Case in point these days: Bones. Bones and Booth are dying to jump into each other, do some pretty crazy things that would require a long, long commercial break to avoid the FCC going bonkers, and basically let some good sense into the plot for once. These guys really need some relief, and seriously, someone should rent a room for them.

I don't just want to put an end to their suffering, though; it is their work mates I worry about. Can you seriously imagine working with two first class morons like that for that many years? And boy, she is you boss. Mentioning that stuff to her will get you some crazy looks, and definetely nothing like a solid, stress free working enviroment.

It is a cheap plot point, but I can't help but fall for it. I kept watching X-Files long past its due date just because of their obnoxious non-romance (and my favorite episode, "Triangle", basically spends most of its time teasing about this), Battlestar Galactica has decided to torture me with a presidential unfulfiled relationship, and at the current rate 30 Rock is going to add a Jack / Liz subplot by the end of the season, binding me to the altar of the almighty Tina Fey forever.

So note to writers: any show that has this silly plot device, I will fall for it. Hard. Add one sucker to your ratings.

1 comment:

  1. Sorry for my english, not a natural speaker...

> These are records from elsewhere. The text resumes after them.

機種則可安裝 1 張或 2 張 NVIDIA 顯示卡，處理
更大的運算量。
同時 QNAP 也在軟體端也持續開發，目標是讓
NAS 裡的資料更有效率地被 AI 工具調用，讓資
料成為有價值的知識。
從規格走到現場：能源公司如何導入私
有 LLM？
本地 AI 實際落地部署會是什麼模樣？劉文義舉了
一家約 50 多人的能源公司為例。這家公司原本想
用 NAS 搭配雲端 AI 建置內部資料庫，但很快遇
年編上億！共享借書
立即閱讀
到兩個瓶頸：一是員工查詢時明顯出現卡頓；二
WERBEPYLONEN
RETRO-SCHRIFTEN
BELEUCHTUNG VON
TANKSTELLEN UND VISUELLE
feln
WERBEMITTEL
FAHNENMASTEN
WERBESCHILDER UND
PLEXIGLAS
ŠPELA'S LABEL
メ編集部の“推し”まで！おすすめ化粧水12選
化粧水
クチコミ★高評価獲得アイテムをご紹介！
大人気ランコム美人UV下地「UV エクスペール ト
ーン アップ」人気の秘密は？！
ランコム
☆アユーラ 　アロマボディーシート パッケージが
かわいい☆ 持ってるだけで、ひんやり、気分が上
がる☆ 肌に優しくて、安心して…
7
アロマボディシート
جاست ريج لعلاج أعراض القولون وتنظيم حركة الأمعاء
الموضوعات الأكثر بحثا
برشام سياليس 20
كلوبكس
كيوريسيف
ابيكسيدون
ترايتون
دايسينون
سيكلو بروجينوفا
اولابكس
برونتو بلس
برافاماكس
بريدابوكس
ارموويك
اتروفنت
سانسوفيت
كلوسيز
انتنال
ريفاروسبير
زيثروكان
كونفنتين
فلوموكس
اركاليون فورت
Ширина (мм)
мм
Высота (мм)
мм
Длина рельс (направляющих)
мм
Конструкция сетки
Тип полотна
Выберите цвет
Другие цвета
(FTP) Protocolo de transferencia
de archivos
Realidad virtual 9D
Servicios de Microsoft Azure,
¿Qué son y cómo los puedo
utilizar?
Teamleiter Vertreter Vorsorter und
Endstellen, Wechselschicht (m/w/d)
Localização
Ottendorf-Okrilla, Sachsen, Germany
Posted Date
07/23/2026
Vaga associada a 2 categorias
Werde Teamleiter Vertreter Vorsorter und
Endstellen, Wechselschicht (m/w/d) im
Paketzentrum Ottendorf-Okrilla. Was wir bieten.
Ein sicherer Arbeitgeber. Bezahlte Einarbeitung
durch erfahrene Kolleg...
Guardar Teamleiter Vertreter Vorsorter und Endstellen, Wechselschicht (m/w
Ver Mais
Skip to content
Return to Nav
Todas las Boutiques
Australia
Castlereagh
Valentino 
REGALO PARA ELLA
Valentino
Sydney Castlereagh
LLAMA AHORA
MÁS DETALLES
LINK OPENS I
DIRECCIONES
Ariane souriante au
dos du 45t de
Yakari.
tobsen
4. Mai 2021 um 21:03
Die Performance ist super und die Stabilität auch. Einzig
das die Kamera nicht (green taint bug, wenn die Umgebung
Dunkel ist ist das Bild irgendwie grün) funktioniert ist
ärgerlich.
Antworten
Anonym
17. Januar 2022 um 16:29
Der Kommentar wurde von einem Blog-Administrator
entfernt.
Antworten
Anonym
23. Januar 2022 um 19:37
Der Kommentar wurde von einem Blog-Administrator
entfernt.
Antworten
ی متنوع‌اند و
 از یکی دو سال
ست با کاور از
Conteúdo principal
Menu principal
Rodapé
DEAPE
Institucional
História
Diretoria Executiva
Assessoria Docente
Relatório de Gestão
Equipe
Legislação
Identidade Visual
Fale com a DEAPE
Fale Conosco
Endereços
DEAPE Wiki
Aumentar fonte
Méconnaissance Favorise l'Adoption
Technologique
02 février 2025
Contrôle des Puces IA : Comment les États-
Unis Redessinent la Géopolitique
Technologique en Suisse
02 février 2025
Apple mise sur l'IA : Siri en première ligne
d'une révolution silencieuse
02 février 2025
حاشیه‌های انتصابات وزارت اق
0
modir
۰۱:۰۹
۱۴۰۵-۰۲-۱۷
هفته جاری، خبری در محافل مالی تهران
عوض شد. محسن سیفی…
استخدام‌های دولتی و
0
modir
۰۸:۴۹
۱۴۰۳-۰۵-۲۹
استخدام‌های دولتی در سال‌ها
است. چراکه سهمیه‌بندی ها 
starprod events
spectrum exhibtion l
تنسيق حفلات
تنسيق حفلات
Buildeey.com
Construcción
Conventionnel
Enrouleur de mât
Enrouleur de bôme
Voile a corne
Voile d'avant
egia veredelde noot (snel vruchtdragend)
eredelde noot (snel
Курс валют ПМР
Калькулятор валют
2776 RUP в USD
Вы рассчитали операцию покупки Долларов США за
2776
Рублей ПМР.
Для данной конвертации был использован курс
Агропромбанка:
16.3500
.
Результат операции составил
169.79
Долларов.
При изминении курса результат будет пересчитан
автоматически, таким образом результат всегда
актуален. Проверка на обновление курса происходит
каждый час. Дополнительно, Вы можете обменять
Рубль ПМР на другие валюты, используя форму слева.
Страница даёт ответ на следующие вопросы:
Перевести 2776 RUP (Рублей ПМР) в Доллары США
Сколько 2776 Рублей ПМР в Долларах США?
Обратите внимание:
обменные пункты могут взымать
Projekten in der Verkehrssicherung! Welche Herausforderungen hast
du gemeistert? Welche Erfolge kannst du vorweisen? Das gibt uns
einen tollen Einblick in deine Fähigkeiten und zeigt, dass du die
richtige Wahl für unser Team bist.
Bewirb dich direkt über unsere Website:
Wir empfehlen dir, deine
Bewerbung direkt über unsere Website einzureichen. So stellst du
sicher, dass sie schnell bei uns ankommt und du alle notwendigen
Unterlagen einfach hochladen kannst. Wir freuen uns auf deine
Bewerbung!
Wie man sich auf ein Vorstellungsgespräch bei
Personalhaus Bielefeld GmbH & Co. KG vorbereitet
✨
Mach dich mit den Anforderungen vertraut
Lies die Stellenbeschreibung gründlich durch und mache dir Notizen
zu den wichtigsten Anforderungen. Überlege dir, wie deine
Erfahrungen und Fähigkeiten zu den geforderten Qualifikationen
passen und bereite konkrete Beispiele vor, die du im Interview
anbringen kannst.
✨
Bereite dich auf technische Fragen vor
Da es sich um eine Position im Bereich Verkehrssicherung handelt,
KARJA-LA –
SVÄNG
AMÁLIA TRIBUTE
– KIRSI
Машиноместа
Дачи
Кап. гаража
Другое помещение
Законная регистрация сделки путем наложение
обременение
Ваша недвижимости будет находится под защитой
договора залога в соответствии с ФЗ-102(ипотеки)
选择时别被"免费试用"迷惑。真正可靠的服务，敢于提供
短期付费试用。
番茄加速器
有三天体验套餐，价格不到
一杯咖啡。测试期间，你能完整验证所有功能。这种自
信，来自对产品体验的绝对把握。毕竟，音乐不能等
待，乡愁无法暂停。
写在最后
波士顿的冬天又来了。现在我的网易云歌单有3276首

    I actuall fell in the unfulfilled relationship trap during Smallville (using comics is cheap) but fortunately I could quit after a while. What shoueld stop is the "case of the week" format with 5 minutes of trascendental story at the beginning and the end of each chapter, with pure filler eventes in the middle of both. Dexter, Dr. House, Burn notice, the list is long. Why do the series with actual continuous plots have to suffer the writer's strike?